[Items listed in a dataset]
☆ ☆ ☆ ☆

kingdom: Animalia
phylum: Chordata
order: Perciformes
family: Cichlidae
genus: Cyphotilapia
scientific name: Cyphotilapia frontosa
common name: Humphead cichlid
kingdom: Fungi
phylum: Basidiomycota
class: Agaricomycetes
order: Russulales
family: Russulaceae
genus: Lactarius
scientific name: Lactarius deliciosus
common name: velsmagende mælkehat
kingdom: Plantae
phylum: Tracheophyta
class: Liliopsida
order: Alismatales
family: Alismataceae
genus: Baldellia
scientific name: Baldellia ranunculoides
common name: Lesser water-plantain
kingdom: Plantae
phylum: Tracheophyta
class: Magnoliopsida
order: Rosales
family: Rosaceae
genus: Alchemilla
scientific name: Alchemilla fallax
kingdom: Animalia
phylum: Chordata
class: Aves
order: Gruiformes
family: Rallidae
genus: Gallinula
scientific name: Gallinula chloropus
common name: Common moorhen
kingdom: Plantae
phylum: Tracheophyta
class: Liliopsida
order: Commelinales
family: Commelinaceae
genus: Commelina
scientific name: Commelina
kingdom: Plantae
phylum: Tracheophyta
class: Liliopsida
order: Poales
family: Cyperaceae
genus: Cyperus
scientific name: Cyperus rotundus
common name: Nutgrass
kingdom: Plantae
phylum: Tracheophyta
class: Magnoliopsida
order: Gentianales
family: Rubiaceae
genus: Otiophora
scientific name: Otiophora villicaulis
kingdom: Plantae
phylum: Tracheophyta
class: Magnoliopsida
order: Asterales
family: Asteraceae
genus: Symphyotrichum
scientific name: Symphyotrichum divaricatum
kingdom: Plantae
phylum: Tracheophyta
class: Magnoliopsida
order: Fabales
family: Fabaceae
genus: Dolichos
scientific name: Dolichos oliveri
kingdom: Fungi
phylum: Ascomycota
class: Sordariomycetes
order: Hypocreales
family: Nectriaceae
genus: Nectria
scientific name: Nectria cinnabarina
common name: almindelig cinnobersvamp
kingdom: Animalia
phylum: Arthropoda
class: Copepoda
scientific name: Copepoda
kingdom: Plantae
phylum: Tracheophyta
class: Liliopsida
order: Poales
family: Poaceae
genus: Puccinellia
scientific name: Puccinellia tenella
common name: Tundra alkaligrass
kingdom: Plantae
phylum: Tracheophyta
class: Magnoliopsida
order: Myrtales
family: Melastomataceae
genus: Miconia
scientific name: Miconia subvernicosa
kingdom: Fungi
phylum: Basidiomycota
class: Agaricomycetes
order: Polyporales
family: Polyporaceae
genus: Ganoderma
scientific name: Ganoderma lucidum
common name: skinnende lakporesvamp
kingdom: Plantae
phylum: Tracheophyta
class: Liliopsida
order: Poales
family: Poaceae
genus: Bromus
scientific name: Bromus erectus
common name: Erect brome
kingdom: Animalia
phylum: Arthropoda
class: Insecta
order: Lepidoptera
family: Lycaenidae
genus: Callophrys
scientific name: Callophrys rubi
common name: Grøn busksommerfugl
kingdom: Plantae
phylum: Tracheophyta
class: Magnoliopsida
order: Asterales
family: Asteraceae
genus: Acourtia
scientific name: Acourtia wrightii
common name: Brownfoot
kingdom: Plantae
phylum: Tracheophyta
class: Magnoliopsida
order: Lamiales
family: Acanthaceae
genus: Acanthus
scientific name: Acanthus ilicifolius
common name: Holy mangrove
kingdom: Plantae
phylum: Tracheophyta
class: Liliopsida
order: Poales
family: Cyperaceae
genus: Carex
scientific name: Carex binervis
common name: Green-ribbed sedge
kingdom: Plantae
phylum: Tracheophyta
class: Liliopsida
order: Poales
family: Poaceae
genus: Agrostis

☆ ☆ ☆ ☆

Edit the lines for all the rows so that every "scientific name" becomes "species", and leave everything else as it is.

▶ **Exercise result**
kingdom: Animalia
phylum: Chordata
order: Perciformes
family: Cichlidae
genus: Cyphotilapia
species: Cyphotilapia frontosa
common name: Humphead cichlid
kingdom: Fungi
phylum: Basidiomycota
class: Agaricomycetes
order: Russulales
family: Russulaceae
genus: Lactarius
species: Lactarius deliciosus
common name: velsmagende mælkehat
kingdom: Plantae
phylum: Tracheophyta
class: Liliopsida
order: Alismatales
family: Alismataceae
genus: Baldellia
species: Baldellia ranunculoides
common name: Lesser water-plantain
kingdom: Plantae
phylum: Tracheophyta
class: Magnoliopsida
order: Rosales
family: Rosaceae
genus: Alchemilla
species: Alchemilla fallax
kingdom: Animalia
phylum: Chordata
class: Aves
order: Gruiformes
family: Rallidae
genus: Gallinula
species: Gallinula chloropus
common name: Common moorhen
kingdom: Plantae
phylum: Tracheophyta
class: Liliopsida
order: Commelinales
family: Commelinaceae
genus: Commelina
species: Commelina
kingdom: Plantae
phylum: Tracheophyta
class: Liliopsida
order: Poales
family: Cyperaceae
genus: Cyperus
species: Cyperus rotundus
common name: Nutgrass
kingdom: Plantae
phylum: Tracheophyta
class: Magnoliopsida
order: Gentianales
family: Rubiaceae
genus: Otiophora
species: Otiophora villicaulis
kingdom: Plantae
phylum: Tracheophyta
class: Magnoliopsida
order: Asterales
family: Asteraceae
genus: Symphyotrichum
species: Symphyotrichum divaricatum
kingdom: Plantae
phylum: Tracheophyta
class: Magnoliopsida
order: Fabales
family: Fabaceae
genus: Dolichos
species: Dolichos oliveri
kingdom: Fungi
phylum: Ascomycota
class: Sordariomycetes
order: Hypocreales
family: Nectriaceae
genus: Nectria
species: Nectria cinnabarina
common name: almindelig cinnobersvamp
kingdom: Animalia
phylum: Arthropoda
class: Copepoda
species: Copepoda
kingdom: Plantae
phylum: Tracheophyta
class: Liliopsida
order: Poales
family: Poaceae
genus: Puccinellia
species: Puccinellia tenella
common name: Tundra alkaligrass
kingdom: Plantae
phylum: Tracheophyta
class: Magnoliopsida
order: Myrtales
family: Melastomataceae
genus: Miconia
species: Miconia subvernicosa
kingdom: Fungi
phylum: Basidiomycota
class: Agaricomycetes
order: Polyporales
family: Polyporaceae
genus: Ganoderma
species: Ganoderma lucidum
common name: skinnende lakporesvamp
kingdom: Plantae
phylum: Tracheophyta
class: Liliopsida
order: Poales
family: Poaceae
genus: Bromus
species: Bromus erectus
common name: Erect brome
kingdom: Animalia
phylum: Arthropoda
class: Insecta
order: Lepidoptera
family: Lycaenidae
genus: Callophrys
species: Callophrys rubi
common name: Grøn busksommerfugl
kingdom: Plantae
phylum: Tracheophyta
class: Magnoliopsida
order: Asterales
family: Asteraceae
genus: Acourtia
species: Acourtia wrightii
common name: Brownfoot
kingdom: Plantae
phylum: Tracheophyta
class: Magnoliopsida
order: Lamiales
family: Acanthaceae
genus: Acanthus
species: Acanthus ilicifolius
common name: Holy mangrove
kingdom: Plantae
phylum: Tracheophyta
class: Liliopsida
order: Poales
family: Cyperaceae
genus: Carex
species: Carex binervis
common name: Green-ribbed sedge
kingdom: Plantae
phylum: Tracheophyta
class: Liliopsida
order: Poales
family: Poaceae
genus: Agrostis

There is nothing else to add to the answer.